88 Here, the respondents determined upon a policy and implementation plan to remove all mobile phones from detainees. They then sought to establish a means to enforce this policy and plan by taking from the detainees their personal property, being the mobile phone, that was lawfully in their possession, regardless of whether the mobile phone was hidden.
89 The respondents' proposed course of conduct required a positive law to authorise it: Clough 2 CLR at 160. The detainees were lawfully detained, and the respondents had authority, by dint of the definition of "detain" in s 5(1) of the Act, to take "such action and … [use] such force as are reasonably necessary to do so". That raised the necessity for the respondents to establish objectively (in accordance with that definition) either that it was "reasonably necessary" to take the action of removing from every detainee his or her mobile phone or that there was some other statutory source, such as a purpose identified in s 252(2), or in the other search powers in s 252AA and 252A, that authorised that action.

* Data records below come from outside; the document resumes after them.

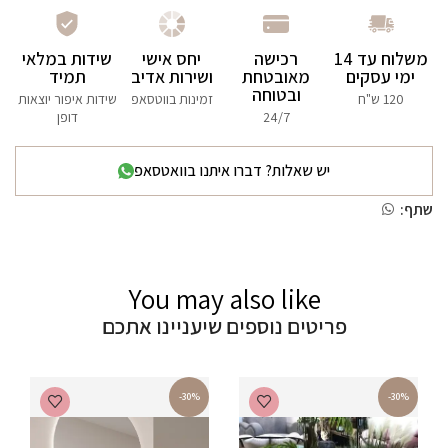
משלוח עד 14
רכישה
יחס אישי
שידות במלאי
ימי עסקים
מאובטחת
ושירות אדיב
תמיד
ובטוחה
120 ש"ח
זמינות בווטסאפ
שידות איפור יוצאות
24/7
דופן
יש שאלות? דברו איתנו בוואטסאפ
שתף:
You may also like
פריטים נוספים שיעניינו אתכם
-30%
-30%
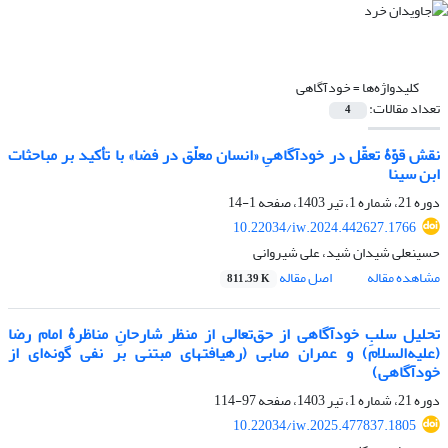
کلیدواژه‌ها =
خودآگاهی
تعداد مقالات:
4
نقش قوّۀ تعقّل در خودآگاهیِ «انسان معلّق در فضا» با تأکید بر مباحثات
ابن سینا
دوره 21، شماره 1، تیر 1403، صفحه
1-14
10.22034/iw.2024.442627.1766
حسینعلی شیدان شید، علی شیروانی
مشاهده مقاله
اصل مقاله
811.39 K
تحلیل سلبِ خودآگاهی از حق‌تعالی از منظر شارحانِ مناظرۀ امام رضا
(علیه‌السلام) و عمران صابی (رهیافتهای مبتنی بر نفی گونه‌ای از
خودآگاهی)
دوره 21، شماره 1، تیر 1403، صفحه
97-114
10.22034/iw.2025.477837.1805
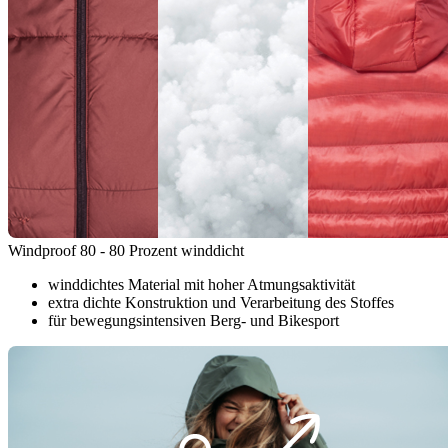
Windproof 80 - 80 Prozent winddicht
winddichtes Material mit hoher Atmungsaktivität
extra dichte Konstruktion und Verarbeitung des Stoffes
für bewegungsintensiven Berg- und Bikesport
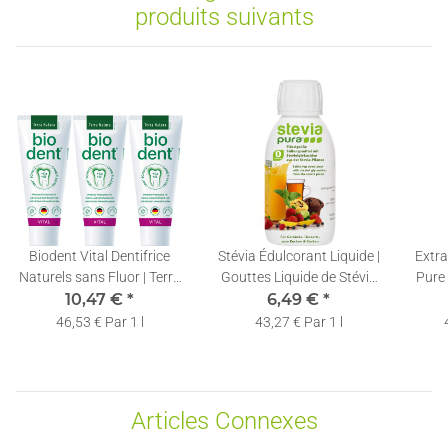
produits suivants
Biodent Vital Dentifrice
Stévia Édulcorant Liquide |
Extra
Naturels sans Fluor | Terra
Gouttes Liquide de Stévia
Pure
Natura | 3 x 75ml
10,47 €
*
Pure | Stévia Liquide |
6,49 €
*
| Ave
150ml
46,53 € Par 1 l
43,27 € Par 1 l
Articles Connexes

90 Since the respondents intended to provide sufficient unmonitored landline telephones and computer internet access to all detainees as any detainee wished to use, it could not have been reasonably necessary to deprive every one of them of his or her mobile phone when it was capable of effecting the same or very similar communication opportunities with persons outside a detention centre.
91 For the reasons above, s 252 did not authorise the respondents to search the detainees in order simply to remove their mobile phones.